Mehmet Oz responds to crudités shopping video
PITTSBURGH — No one expected the discourse in one of the country's most important U.S. Senate races to be hijacked by talk of crudités and grocery stores, but that's the reality of a race between a self-proclaimed internet troll and a longtime TV celebrity.
Republican Mehmet Oz, facing a barrage of playful scrutiny over a viral clip of his grocery store pursuits to assemble crudités for his wife, finally got the chance to respond Wednesday when a host on the conservative site Newsmax asked about it — and whether he's "relatable to the everyday hardworking American there in Pennsylvania."
In response, Oz said his whole life, he's rolled up his sleeves, saved lives as a cardiothoracic surgeon and tried to help people however he could. He said the crudités video was meant to poke at how "ridiculous it is that you can't even put vegetables on a plate," referring to the rising costs of food and high inflation.
"We'll do whatever we need to do to make sure the people of Pennsylvania respect what we're about, and we're going to work as hard as we can to fix their problems," Oz said. "It's what I've done my whole life. It's what I'll continue to do."
—Pittsburgh Post-Gazette
First-quarter traffic deaths highest in 20 years, regulators say
WASHINGTON — Traffic deaths rose 7% in the first quarter of 2022 over last year, federal regulators announced in preliminary estimates Wednesday.
More than 9,500 people died on U.S. roads between January and March this year — the highest number of deaths since 2002. "The overall numbers are still moving in the wrong direction," said Steven Cliff, the outgoing administrator of the National Highway Traffic Safety Administration.
Traffic deaths skyrocketed in 2020 when the coronavirus pandemic hit, rising 7.2% over 2019. Deaths rose again in 2021 by 10.5%. "We'd hoped these trends were limited to 2020, but sadly they aren't," he said. Wednesday's release is the first set of publicly available 2022 traffic death data.
NHTSA didn't release a breakdown of crash deaths by category, but Cliff said around one-third of crashes are traditionally due to driving while drunk or on drugs.
—The Detroit News
Salman Rushdie interviewer Henry Reese speaks out after attack, details his injuries
The interviewer who was on the stage with Salman Rushdie when the controversial author was attacked by a knife-wielding man has broken his silence and revealed the injuries he suffered while trying to defend Rushdie.
Speaking to the BBC, Henry Reese revealed deep bruising around his right eye as well as several stitches around his right eyebrow where he was gashed by 24-year-old New Jersey man Hadi Matar after he repeatedly stabbed Rushdie at the Chautauqua Institution near Buffalo, New York.

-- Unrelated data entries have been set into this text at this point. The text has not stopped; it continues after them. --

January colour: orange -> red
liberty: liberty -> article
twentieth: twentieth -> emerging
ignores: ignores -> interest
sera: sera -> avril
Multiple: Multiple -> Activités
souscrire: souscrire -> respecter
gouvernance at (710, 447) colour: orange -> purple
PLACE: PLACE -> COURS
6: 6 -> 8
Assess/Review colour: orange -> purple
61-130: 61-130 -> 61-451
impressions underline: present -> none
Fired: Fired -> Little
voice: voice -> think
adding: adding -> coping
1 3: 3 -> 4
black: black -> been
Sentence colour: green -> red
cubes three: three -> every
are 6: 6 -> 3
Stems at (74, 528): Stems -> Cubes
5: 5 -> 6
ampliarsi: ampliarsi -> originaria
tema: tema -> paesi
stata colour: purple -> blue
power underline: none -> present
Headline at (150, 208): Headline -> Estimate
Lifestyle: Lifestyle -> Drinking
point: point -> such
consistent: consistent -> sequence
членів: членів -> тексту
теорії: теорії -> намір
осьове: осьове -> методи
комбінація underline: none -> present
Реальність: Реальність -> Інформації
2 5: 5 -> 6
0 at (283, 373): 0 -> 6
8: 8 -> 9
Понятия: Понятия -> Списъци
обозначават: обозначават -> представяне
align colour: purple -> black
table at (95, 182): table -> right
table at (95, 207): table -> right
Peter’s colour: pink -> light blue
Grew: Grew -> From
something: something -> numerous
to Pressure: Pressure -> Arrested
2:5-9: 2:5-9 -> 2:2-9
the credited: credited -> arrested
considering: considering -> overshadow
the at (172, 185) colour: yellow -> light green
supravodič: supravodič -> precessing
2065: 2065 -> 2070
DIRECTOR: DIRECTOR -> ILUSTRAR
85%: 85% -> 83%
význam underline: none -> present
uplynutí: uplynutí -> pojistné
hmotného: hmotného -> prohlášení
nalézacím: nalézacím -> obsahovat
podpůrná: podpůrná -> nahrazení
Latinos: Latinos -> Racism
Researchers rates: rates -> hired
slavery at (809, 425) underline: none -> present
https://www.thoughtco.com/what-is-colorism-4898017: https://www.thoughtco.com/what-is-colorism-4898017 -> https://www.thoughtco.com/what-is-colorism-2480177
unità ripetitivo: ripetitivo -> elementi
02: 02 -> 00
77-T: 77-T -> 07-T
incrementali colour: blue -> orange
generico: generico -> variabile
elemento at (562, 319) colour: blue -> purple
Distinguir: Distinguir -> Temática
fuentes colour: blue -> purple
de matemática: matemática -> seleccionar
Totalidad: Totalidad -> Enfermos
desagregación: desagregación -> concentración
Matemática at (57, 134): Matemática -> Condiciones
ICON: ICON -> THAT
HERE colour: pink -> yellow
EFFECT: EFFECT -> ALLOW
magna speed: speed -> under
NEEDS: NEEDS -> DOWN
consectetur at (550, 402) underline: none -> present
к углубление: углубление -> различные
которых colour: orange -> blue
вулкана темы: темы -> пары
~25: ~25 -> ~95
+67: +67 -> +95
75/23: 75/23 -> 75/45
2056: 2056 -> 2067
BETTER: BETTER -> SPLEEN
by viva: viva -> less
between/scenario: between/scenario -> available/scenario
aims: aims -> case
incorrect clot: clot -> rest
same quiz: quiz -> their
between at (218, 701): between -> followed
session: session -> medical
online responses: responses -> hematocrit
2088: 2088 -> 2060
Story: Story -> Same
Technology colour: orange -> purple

Speaking from his home in Pittsburgh Tuesday, Reese said he was recovering but was much more concerned with the condition of Rushdie, who may lose an eye and had been placed on a ventilator over the weekend.
“Our concern is for Salman,” Reese said. The City of Asylum founder said he would not be intimidated and that the attack was an example of how important it is to support persecuted writers.
—New York Daily News
Syria denies responsibility for kidnapping US journalist in 2012
DAMASCUS, Syria — The Syrian government has denied all responsibility for the kidnapping of U.S. journalist Austin Tice 10 years ago.
On Wednesday, the Syrian state news agency Sana reported that the Damascus Foreign Ministry had denounced allegations made by U.S. President Joe Biden.
Tice was working in Syria as a freelance journalist when unidentified individuals abducted him in August 2012 at a checkpoint in a suburb of the capital. A few weeks later, Tice's family reported a video had surfaced showing Tice with a group of gunmen.
Last week, Biden said the U.S. government knew "with certainty that he has been held by the Syrian regime." The U.S. president called on Syria to send Tice home. The Foreign Ministry in Damascus, however, said that the Syrian government had not kidnapped or arrested any U.S. citizen.
But the ministry did point out that Tice and other Americans had entered Syria illegally. The U.S. Federal Bureau of Investigation has offered a $1 million reward for information leading to Tice's return.